● Problem
Please copy every line of the records below that holds the word "right".

● Collected data
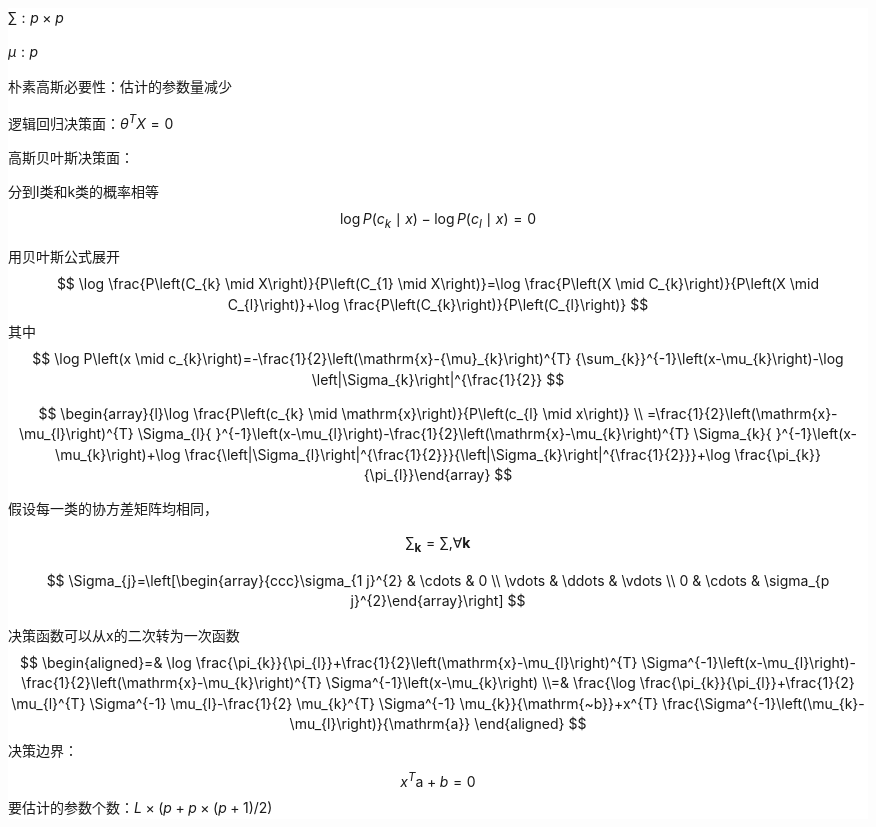 $\sum:p×p$

$\mu:p$

朴素高斯必要性：估计的参数量减少



逻辑回归决策面：$\theta^TX = 0$

高斯贝叶斯决策面：

分到l类和k类的概率相等
$$
\log P\left(c_{k} \mid x\right)-\log P\left(c_{l} \mid x\right)=0
$$

用贝叶斯公式展开
$$
\log \frac{P\left(C_{k} \mid X\right)}{P\left(C_{1} \mid X\right)}=\log \frac{P\left(X \mid C_{k}\right)}{P\left(X \mid C_{l}\right)}+\log \frac{P\left(C_{k}\right)}{P\left(C_{l}\right)}
$$
其中
$$
\log P\left(x \mid c_{k}\right)=-\frac{1}{2}\left(\mathrm{x}-{\mu}_{k}\right)^{T} {\sum_{k}}^{-1}\left(x-\mu_{k}\right)-\log \left|\Sigma_{k}\right|^{\frac{1}{2}}
$$

$$
\begin{array}{l}\log \frac{P\left(c_{k} \mid \mathrm{x}\right)}{P\left(c_{l} \mid x\right)} \\ =\frac{1}{2}\left(\mathrm{x}-\mu_{l}\right)^{T} \Sigma_{l}{ }^{-1}\left(x-\mu_{l}\right)-\frac{1}{2}\left(\mathrm{x}-\mu_{k}\right)^{T} \Sigma_{k}{ }^{-1}\left(x-\mu_{k}\right)+\log \frac{\left|\Sigma_{l}\right|^{\frac{1}{2}}}{\left|\Sigma_{k}\right|^{\frac{1}{2}}}+\log \frac{\pi_{k}}{\pi_{l}}\end{array}
$$

假设每一类的协方差矩阵均相同，

$$
\sum_{\boldsymbol{k}}=\sum, \forall \boldsymbol{k}
$$

$$
\Sigma_{j}=\left[\begin{array}{ccc}\sigma_{1 j}^{2} & \cdots & 0 \\ \vdots & \ddots & \vdots \\ 0 & \cdots & \sigma_{p j}^{2}\end{array}\right]
$$

决策函数可以从x的二次转为一次函数
$$
\begin{aligned}=& \log \frac{\pi_{k}}{\pi_{l}}+\frac{1}{2}\left(\mathrm{x}-\mu_{l}\right)^{T} \Sigma^{-1}\left(x-\mu_{l}\right)-\frac{1}{2}\left(\mathrm{x}-\mu_{k}\right)^{T} \Sigma^{-1}\left(x-\mu_{k}\right) \\=& \frac{\log \frac{\pi_{k}}{\pi_{l}}+\frac{1}{2} \mu_{l}^{T} \Sigma^{-1} \mu_{l}-\frac{1}{2} \mu_{k}^{T} \Sigma^{-1} \mu_{k}}{\mathrm{~b}}+x^{T} \frac{\Sigma^{-1}\left(\mu_{k}-\mu_{l}\right)}{\mathrm{a}} \end{aligned}
$$
决策边界：
$$
x^{T} \mathrm{a}+b=0
$$
要估计的参数个数：$L×(p+p× (p+1)/2)$
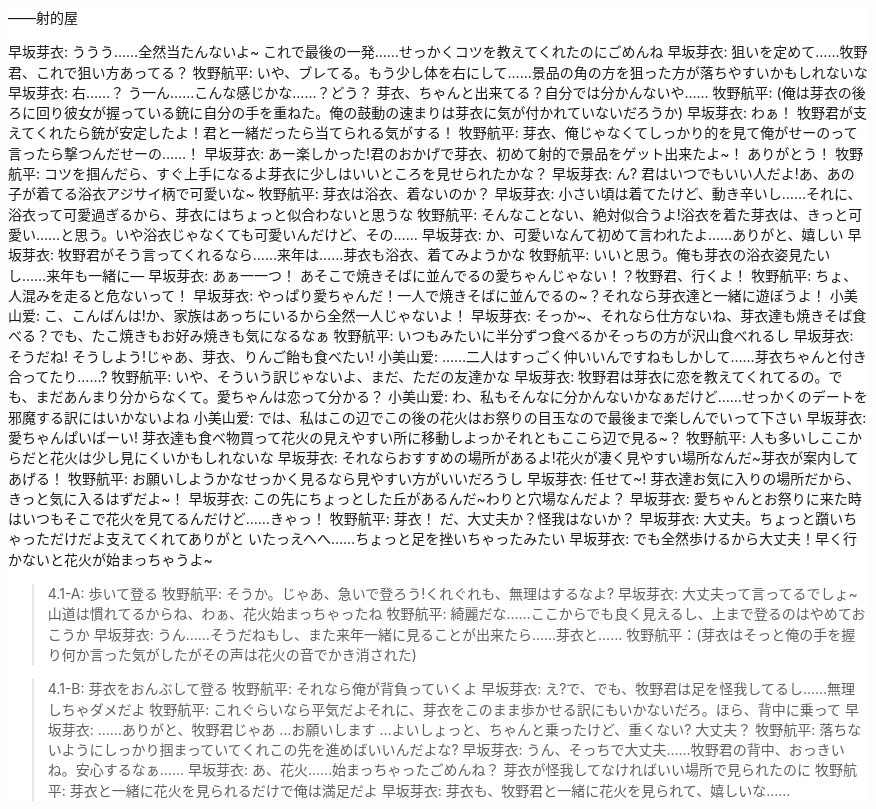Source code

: ——射的屋

早坂芽衣: ううう……全然当たんないよ~ これで最後の一発……せっかくコツを教えてくれたのにごめんね
早坂芽衣: 狙いを定めて……牧野君、これで狙い方あってる？
牧野航平: いや、ブレてる。もう少し体を右にして……景品の角の方を狙った方が落ちやすいかもしれないな
早坂芽衣: 右……？ う一ん……こんな感じかな……？どう？ 芽衣、ちゃんと出来てる？自分では分かんないや……
牧野航平: (俺は芽衣の後ろに回り彼女が握っている銃に自分の手を重ねた。俺の鼓動の速まりは芽衣に気が付かれていないだろうか)
早坂芽衣: わぁ！ 牧野君が支えてくれたら銃が安定したよ！君と一緒だったら当てられる気がする！
牧野航平: 芽衣、俺じゃなくてしっかり的を見て俺がせーのって言ったら撃つんだせーの……！
早坂芽衣: あー楽しかった!君のおかげで芽衣、初めて射的で景品をゲット出来たよ~！ ありがとう！
牧野航平: コツを掴んだら、すぐ上手になるよ芽衣に少しはいいところを見せられたかな？
早坂芽衣: ん? 君はいつでもいい人だよ!あ、あの子が着てる浴衣アジサイ柄で可愛いな~
牧野航平: 芽衣は浴衣、着ないのか？
早坂芽衣: 小さい頃は着てたけど、動き辛いし……それに、浴衣って可愛過ぎるから、芽衣にはちょっと似合わないと思うな
牧野航平: そんなことない、絶対似合うよ!浴衣を着た芽衣は、きっと可愛い……と思う。いや浴衣じゃなくても可愛いんだけど、その……
早坂芽衣: か、可愛いなんて初めて言われたよ……ありがと、嬉しい
早坂芽衣: 牧野君がそう言ってくれるなら……来年は……芽衣も浴衣、着てみようかな
牧野航平: いいと思う。俺も芽衣の浴衣姿見たいし……来年も一緒に—
早坂芽衣: あぁ一一つ！ あそこで焼きそばに並んでるの愛ちゃんじゃない！？牧野君、行くよ！
牧野航平: ちょ、人混みを走ると危ないって！
早坂芽衣: やっぱり愛ちゃんだ！一人で焼きそばに並んでるの~？それなら芽衣達と一緒に遊ぼうよ！
小美山爱: こ、こんばんは!か、家族はあっちにいるから全然一人じゃないよ！
早坂芽衣: そっか~、それなら仕方ないね、芽衣達も焼きそば食べる？でも、たこ焼きもお好み焼きも気になるなぁ
牧野航平: いつもみたいに半分ずつ食べるかそっちの方が沢山食べれるし
早坂芽衣: そうだね! そうしよう!じゃあ、芽衣、りんご飴も食べたい!
小美山爱: ……二人はすっごく仲いいんですねもしかして……芽衣ちゃんと付き合ってたり……?
牧野航平: いや、そういう訳じゃないよ、まだ、ただの友達かな
早坂芽衣: 牧野君は芽衣に恋を教えてくれてるの。でも、まだあんまり分からなくて。愛ちゃんは恋って分かる？
小美山爱: わ、私もそんなに分かんないかなぁだけど……せっかくのデートを邪魔する訳にはいかないよね
小美山爱: では、私はこの辺でこの後の花火はお祭りの目玉なので最後まで楽しんでいって下さい
早坂芽衣: 愛ちゃんぱいばーい! 芽衣達も食べ物買って花火の見えやすい所に移動しよっかそれともここら辺で見る~？
牧野航平: 人も多いしここからだと花火は少し見にくいかもしれないな
早坂芽衣: それならおすすめの場所があるよ!花火が凄く見やすい場所なんだ~芽衣が案内してあげる！
牧野航平: お願いしようかなせっかく見るなら見やすい方がいいだろうし
早坂芽衣: 任せて~! 芽衣達お気に入りの場所だから、きっと気に入るはずだよ~！
早坂芽衣: この先にちょっとした丘があるんだ~わりと穴場なんだよ？
早坂芽衣: 愛ちゃんとお祭りに来た時はいつもそこで花火を見てるんだけど……きゃっ！
牧野航平: 芽衣！ だ、大丈夫か？怪我はないか？
早坂芽衣: 大丈夫。ちょっと躓いちゃっただけだよ支えてくれてありがと いたっえへへ……ちょっと足を挫いちゃったみたい
早坂芽衣: でも全然歩けるから大丈夫！早く行かないと花火が始まっちゃうよ~

> 4.1-A: 歩いて登る
> 牧野航平: そうか。じゃあ、急いで登ろう!くれぐれも、無理はするなよ?
> 早坂芽衣: 大丈夫って言ってるでしょ~ 山道は慣れてるからね、わぁ、花火始まっちゃったね
> 牧野航平: 綺麗だな……ここからでも良く見えるし、上まで登るのはやめておこうか
> 早坂芽衣: うん……そうだねもし、また来年一緒に見ることが出来たら……芽衣と……
> 牧野航平：(芽衣はそっと俺の手を握り何か言った気がしたがその声は花火の音でかき消された)

> 4.1-B: 芽衣をおんぶして登る
> 牧野航平: それなら俺が背負っていくよ
> 早坂芽衣: え?で、でも、牧野君は足を怪我してるし……無理しちゃダメだよ
> 牧野航平: これぐらいなら平気だよそれに、芽衣をこのまま歩かせる訳にもいかないだろ。ほら、背中に乗って
> 早坂芽衣: ……ありがと、牧野君じゃあ …お願いします …よいしょっと、ちゃんと乗ったけど、重くない? 大丈夫？
> 牧野航平: 落ちないようにしっかり掴まっていてくれこの先を進めばいいんだよな?
> 早坂芽衣: うん、そっちで大丈夫……牧野君の背中、おっきいね。安心するなぁ……
> 早坂芽衣: あ、花火……始まっちゃったごめんね？ 芽衣が怪我してなければいい場所で見られたのに
> 牧野航平: 芽衣と一緒に花火を見られるだけで俺は満足だよ
> 早坂芽衣: 芽衣も、牧野君と一緒に花火を見られて、嬉しいな……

● Exercise answer
\log P\left(c_{k} \mid x\right)-\log P\left(c_{l} \mid x\right)=0
\log \frac{P\left(C_{k} \mid X\right)}{P\left(C_{1} \mid X\right)}=\log \frac{P\left(X \mid C_{k}\right)}{P\left(X \mid C_{l}\right)}+\log \frac{P\left(C_{k}\right)}{P\left(C_{l}\right)}
\log P\left(x \mid c_{k}\right)=-\frac{1}{2}\left(\mathrm{x}-{\mu}_{k}\right)^{T} {\sum_{k}}^{-1}\left(x-\mu_{k}\right)-\log \left|\Sigma_{k}\right|^{\frac{1}{2}}
\begin{array}{l}\log \frac{P\left(c_{k} \mid \mathrm{x}\right)}{P\left(c_{l} \mid x\right)} \\ =\frac{1}{2}\left(\mathrm{x}-\mu_{l}\right)^{T} \Sigma_{l}{ }^{-1}\left(x-\mu_{l}\right)-\frac{1}{2}\left(\mathrm{x}-\mu_{k}\right)^{T} \Sigma_{k}{ }^{-1}\left(x-\mu_{k}\right)+\log \frac{\left|\Sigma_{l}\right|^{\frac{1}{2}}}{\left|\Sigma_{k}\right|^{\frac{1}{2}}}+\log \frac{\pi_{k}}{\pi_{l}}\end{array}
\Sigma_{j}=\left[\begin{array}{ccc}\sigma_{1 j}^{2} & \cdots & 0 \\ \vdots & \ddots & \vdots \\ 0 & \cdots & \sigma_{p j}^{2}\end{array}\right]
\begin{aligned}=& \log \frac{\pi_{k}}{\pi_{l}}+\frac{1}{2}\left(\mathrm{x}-\mu_{l}\right)^{T} \Sigma^{-1}\left(x-\mu_{l}\right)-\frac{1}{2}\left(\mathrm{x}-\mu_{k}\right)^{T} \Sigma^{-1}\left(x-\mu_{k}\right) \\=& \frac{\log \frac{\pi_{k}}{\pi_{l}}+\frac{1}{2} \mu_{l}^{T} \Sigma^{-1} \mu_{l}-\frac{1}{2} \mu_{k}^{T} \Sigma^{-1} \mu_{k}}{\mathrm{~b}}+x^{T} \frac{\Sigma^{-1}\left(\mu_{k}-\mu_{l}\right)}{\mathrm{a}} \end{aligned}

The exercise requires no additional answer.